Dataset excerpts: Begin
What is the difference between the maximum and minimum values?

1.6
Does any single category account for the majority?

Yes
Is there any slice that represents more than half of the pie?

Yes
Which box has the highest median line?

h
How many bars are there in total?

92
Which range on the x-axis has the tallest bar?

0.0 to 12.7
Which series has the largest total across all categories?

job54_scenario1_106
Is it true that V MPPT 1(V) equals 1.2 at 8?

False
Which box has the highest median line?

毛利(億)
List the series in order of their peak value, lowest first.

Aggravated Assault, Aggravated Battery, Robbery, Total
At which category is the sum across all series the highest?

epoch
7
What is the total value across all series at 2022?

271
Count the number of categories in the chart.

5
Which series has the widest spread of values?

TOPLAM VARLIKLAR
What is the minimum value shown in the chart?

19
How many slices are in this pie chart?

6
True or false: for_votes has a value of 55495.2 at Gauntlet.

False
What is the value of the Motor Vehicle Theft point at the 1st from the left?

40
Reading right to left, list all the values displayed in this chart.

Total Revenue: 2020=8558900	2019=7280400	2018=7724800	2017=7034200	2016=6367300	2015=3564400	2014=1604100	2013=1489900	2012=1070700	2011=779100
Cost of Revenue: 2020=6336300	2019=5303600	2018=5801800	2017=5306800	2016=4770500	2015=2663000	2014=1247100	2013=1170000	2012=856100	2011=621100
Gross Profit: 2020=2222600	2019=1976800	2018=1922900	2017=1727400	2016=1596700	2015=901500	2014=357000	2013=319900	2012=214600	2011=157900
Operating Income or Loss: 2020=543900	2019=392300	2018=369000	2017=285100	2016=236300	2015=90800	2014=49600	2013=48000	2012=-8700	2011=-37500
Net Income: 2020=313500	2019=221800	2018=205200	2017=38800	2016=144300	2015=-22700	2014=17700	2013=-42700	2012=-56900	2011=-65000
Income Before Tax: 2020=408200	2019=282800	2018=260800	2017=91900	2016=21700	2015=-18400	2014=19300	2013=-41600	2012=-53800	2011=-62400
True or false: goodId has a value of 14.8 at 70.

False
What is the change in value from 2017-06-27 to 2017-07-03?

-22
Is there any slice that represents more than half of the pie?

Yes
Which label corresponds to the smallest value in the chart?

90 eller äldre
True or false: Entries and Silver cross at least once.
Dataset excerpts: End
#### [The problem]
Reproduce all the material above, substituting "Yes or no" for each occurrence of "True or false" and leaving everything else unchanged.

#### [The answer]
What is the difference between the maximum and minimum values?

1.6
Does any single category account for the majority?

Yes
Is there any slice that represents more than half of the pie?

Yes
Which box has the highest median line?

h
How many bars are there in total?

92
Which range on the x-axis has the tallest bar?

0.0 to 12.7
Which series has the largest total across all categories?

job54_scenario1_106
Is it true that V MPPT 1(V) equals 1.2 at 8?

False
Which box has the highest median line?

毛利(億)
List the series in order of their peak value, lowest first.

Aggravated Assault, Aggravated Battery, Robbery, Total
At which category is the sum across all series the highest?

epoch
7
What is the total value across all series at 2022?

271
Count the number of categories in the chart.

5
Which series has the widest spread of values?

TOPLAM VARLIKLAR
What is the minimum value shown in the chart?

19
How many slices are in this pie chart?

6
Yes or no: for_votes has a value of 55495.2 at Gauntlet.

False
What is the value of the Motor Vehicle Theft point at the 1st from the left?

40
Reading right to left, list all the values displayed in this chart.

Total Revenue: 2020=8558900	2019=7280400	2018=7724800	2017=7034200	2016=6367300	2015=3564400	2014=1604100	2013=1489900	2012=1070700	2011=779100
Cost of Revenue: 2020=6336300	2019=5303600	2018=5801800	2017=5306800	2016=4770500	2015=2663000	2014=1247100	2013=1170000	2012=856100	2011=621100
Gross Profit: 2020=2222600	2019=1976800	2018=1922900	2017=1727400	2016=1596700	2015=901500	2014=357000	2013=319900	2012=214600	2011=157900
Operating Income or Loss: 2020=543900	2019=392300	2018=369000	2017=285100	2016=236300	2015=90800	2014=49600	2013=48000	2012=-8700	2011=-37500
Net Income: 2020=313500	2019=221800	2018=205200	2017=38800	2016=144300	2015=-22700	2014=17700	2013=-42700	2012=-56900	2011=-65000
Income Before Tax: 2020=408200	2019=282800	2018=260800	2017=91900	2016=21700	2015=-18400	2014=19300	2013=-41600	2012=-53800	2011=-62400
Yes or no: goodId has a value of 14.8 at 70.

False
What is the change in value from 2017-06-27 to 2017-07-03?

-22
Is there any slice that represents more than half of the pie?

Yes
Which label corresponds to the smallest value in the chart?

90 eller äldre
Yes or no: Entries and Silver cross at least once.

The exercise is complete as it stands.